Sheri Paisley | When You Were the Sea
October 4-16, 2025
Main Level Gallery
3045 Granville Street, Vancouver
Opening Reception: Saturday, October 4, 2-4pm
Artist In Attendance


Bau-Xi Vancouver is proud to present When You Were the Sea, BC-based artist Sheri Paisley's new solo exhibition in which she explores the quiet power of the Pacific coast. Based on the remote haven of Ucluelet, BC, these new paintings reflect the ocean not as a subject, but as a presence: something that lives both around and within us. Drawing from the colours and textures of the region - driftwood, kelp, and shifting weather - Paisley captures the emotional undercurrents of memory, connection, and place. These richly layered atmospheric works invite viewers to slow down and consider the true depth of our interconnection with the natural world.


Artist Statement:

Most days on the West Coast, there’s a clear awareness that the ocean isn’t a separate body. Its powerful presence is both external and very much internal - a visceral reminder that the majority of our makeup is water.

SET TASK:
Set down word for word the part of the exhibition announcement starting with "Most days on" and going on through "makeup is water.".

MATERIAL:
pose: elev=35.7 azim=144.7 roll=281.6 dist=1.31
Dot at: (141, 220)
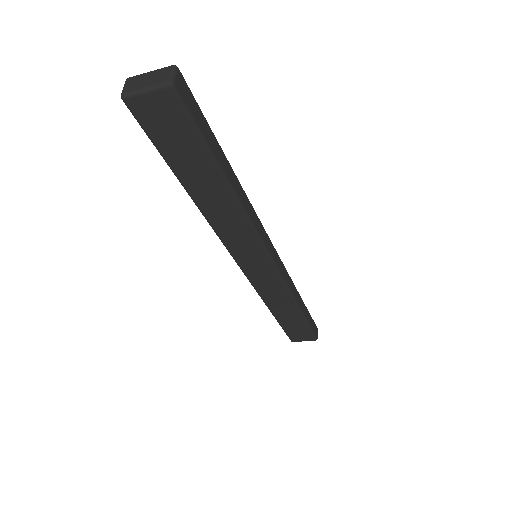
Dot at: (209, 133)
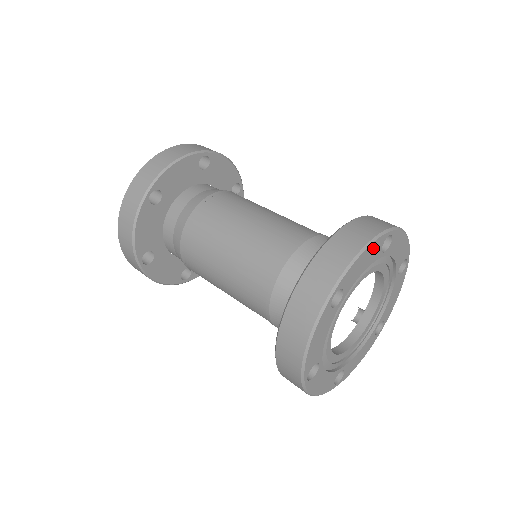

FINISHED EXERCISE:
Most days on the West Coast, there’s a clear awareness that the ocean isn’t a separate body. Its powerful presence is both external and very much internal - a visceral reminder that the majority of our makeup is water.